Why is preprocessing absorbed into detection models?

I noticed a trend in libraries like mmdetection, detectron2 and even torchvision where we absorb the preprocessing into the nn.Module.

So for a classification model, normally we normalize pixels prior to input, whereas a detection model has that and other transforms built into the nn.Module. Furthermore, the detection models seem to have a bunch of assertions and checks (are the bbox targets properly defined).

Personally, I’m not a fan of this approach, and I like to keep the DNN in the nn.Module, and anything else like the preprocessing separate. Would go as far as to say that even the losses should be calculated separately (whereas in torchvision some of the losses are calculated within the submodules)

But why is that the trend? (this is my main question) Would love it if someone can convince me why I should drop my preference and go with the flow.

Well I would say that it’s for convenience.
Preprocessing is necessary for models to work. That’s a fact. Wrong preprocessing–> wrong output.
From a api perspective it makes more sense. If you wanna process images, you just need to pass a natural image between 0 and 255, not a normalized image with strange mean and std. So this ease task for begginers and non CS ppl.

This way also ensures you can grab just the model out of a framework and it will work as designers expect.
I guess preprocessing outside the model was used for computational efficiency. With new gpu gens it’s faster to process many things in GPU than in CPU.

Thanks for your input @JuanFMontesinos . I’m all for that sort of convenience, I just don’t think it should fit under the “forward” function of a “neural_network”.Module. If we’re going to go down the path of doing pre/post processing on the GPU then there should be separate types of modules that handle it. It’s not just a cosmetic thing. It also means that when I want to do something custom with the pre/post processing I need to dive into the source code and isolate the neural network from the rest manually.

But all those things are coding practices.
I can code a nn.Module called preprocessing and just set it as a layer which is straight-forward to remove (and define), or as a method within the model class. Even the forward pass of a “network” can be modularised or to be a messy script.

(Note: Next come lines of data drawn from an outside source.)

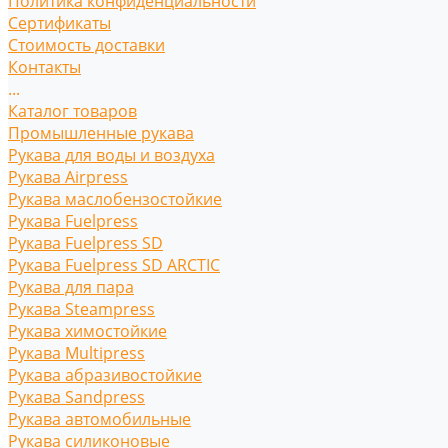
Политика конфиденциальности
Сертификаты
Стоимость доставки
Контакты
...
Каталог товаров
Промышленные рукава
Рукава для воды и воздуха
Рукава Airpress
Рукава маслобензостойкие
Рукава Fuelpress
Рукава Fuelpress SD
Рукава Fuelpress SD ARCTIC
Рукава для пара
Рукава Steampress
Рукава химостойкие
Рукава Multipress
Рукава абразивостойкие
Рукава Sandpress
Рукава автомобильные
Рукава силиконовые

Anyway there is no correct answer here. I used to have many modules to do the preprocessing and so on and ended up being problematic when you try to make the code user-friendly.
Then it becomes something like hey, you need this model + this preprocessing funcs. And then, one usually have a utils file, a custom package or similar that people who want to reuse your model will have to copy and understand anyway.
And it’s very often not very well written. You may find reading + cropping in the same function. Turns out you want to use another library to read.

I ended up writting wrappers around the modules which contains all this with pytorch functions. Do you want to reuse the model? Are you a basic user? Copy paste the wrapper and pass audio, video, images… and don’t struggle more.
Do you want just the “neural network”? Then just copy that.
Do you want the whole training pipeline with the dataloader and my setup? Then just clone the repo.

For example I recently found an interesting audiovisual transformer from facebook. The code is a mess. It works based on a library which creates an object which carries all the cfg. Really hard to understand how does it work unless you inspect the object in a debug session. Everything ofc fused with a distributed dataloader. You cannot just copy the model. To me it would have been much simpler if they just created and isolated model I can run with my inputs.

Yeah well it sounds like you understand my motivation then. I’m a consultant so I usually end up wrapping everything up for my clients and they don’t ask questions as long as I have a good way of presenting the results. So most of the time I don’t need to make my code user friendly - either no one looks at it, or an expert looks at it in which case they don’t want it to be an impenetrable fortress with a config as the key. And if I’m using someone else’s code I almost always dive into how it works and fiddle around with it, so I don’t need/want them to package it all up in a way that’s hard to disentangle (but “user friendly”).

But yeah I get the general user friendly argument.